Aim: Reproduce the records from the line with "class: Liliopsida" up to and including the line with "scientific name: Boykinia richardsonii", changing "state / province" to "region" and leaving all else unchanged. Return only those lines.

Supplied data:
------

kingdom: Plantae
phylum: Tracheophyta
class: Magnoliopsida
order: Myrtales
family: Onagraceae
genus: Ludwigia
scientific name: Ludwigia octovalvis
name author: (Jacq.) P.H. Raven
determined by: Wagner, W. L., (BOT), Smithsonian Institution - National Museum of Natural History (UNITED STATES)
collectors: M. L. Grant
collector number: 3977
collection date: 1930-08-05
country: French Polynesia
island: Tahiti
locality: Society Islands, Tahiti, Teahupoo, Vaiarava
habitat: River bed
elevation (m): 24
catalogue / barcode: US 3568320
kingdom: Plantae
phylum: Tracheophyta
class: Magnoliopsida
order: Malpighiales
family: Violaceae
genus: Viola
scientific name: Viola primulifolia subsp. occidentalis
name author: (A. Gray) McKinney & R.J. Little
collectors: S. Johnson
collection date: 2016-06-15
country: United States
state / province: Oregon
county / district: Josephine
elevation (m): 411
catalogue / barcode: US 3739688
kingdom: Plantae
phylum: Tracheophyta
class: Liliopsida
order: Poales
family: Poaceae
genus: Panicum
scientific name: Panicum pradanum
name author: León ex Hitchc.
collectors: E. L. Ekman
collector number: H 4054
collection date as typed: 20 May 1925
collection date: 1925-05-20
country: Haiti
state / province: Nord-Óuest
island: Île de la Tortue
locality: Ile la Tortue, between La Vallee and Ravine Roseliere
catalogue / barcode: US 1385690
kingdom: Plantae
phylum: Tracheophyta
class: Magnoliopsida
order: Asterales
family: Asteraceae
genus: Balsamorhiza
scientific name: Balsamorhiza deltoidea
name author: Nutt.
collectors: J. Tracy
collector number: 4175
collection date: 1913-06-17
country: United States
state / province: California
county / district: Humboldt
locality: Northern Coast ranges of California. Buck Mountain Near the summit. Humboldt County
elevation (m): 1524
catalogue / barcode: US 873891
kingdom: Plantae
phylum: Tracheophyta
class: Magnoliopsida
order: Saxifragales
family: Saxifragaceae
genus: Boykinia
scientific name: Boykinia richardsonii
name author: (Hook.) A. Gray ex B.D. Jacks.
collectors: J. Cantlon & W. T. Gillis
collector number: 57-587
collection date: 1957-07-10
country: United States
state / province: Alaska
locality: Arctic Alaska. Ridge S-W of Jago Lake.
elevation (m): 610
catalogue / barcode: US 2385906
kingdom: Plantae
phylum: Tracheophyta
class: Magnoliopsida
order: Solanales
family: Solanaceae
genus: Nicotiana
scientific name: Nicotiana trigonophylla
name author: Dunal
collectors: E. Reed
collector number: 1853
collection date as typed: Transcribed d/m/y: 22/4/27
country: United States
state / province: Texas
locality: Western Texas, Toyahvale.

------

Response for this exercise:
class: Liliopsida
order: Poales
family: Poaceae
genus: Panicum
scientific name: Panicum pradanum
name author: León ex Hitchc.
collectors: E. L. Ekman
collector number: H 4054
collection date as typed: 20 May 1925
collection date: 1925-05-20
country: Haiti
region: Nord-Óuest
island: Île de la Tortue
locality: Ile la Tortue, between La Vallee and Ravine Roseliere
catalogue / barcode: US 1385690
kingdom: Plantae
phylum: Tracheophyta
class: Magnoliopsida
order: Asterales
family: Asteraceae
genus: Balsamorhiza
scientific name: Balsamorhiza deltoidea
name author: Nutt.
collectors: J. Tracy
collector number: 4175
collection date: 1913-06-17
country: United States
region: California
county / district: Humboldt
locality: Northern Coast ranges of California. Buck Mountain Near the summit. Humboldt County
elevation (m): 1524
catalogue / barcode: US 873891
kingdom: Plantae
phylum: Tracheophyta
class: Magnoliopsida
order: Saxifragales
family: Saxifragaceae
genus: Boykinia
scientific name: Boykinia richardsonii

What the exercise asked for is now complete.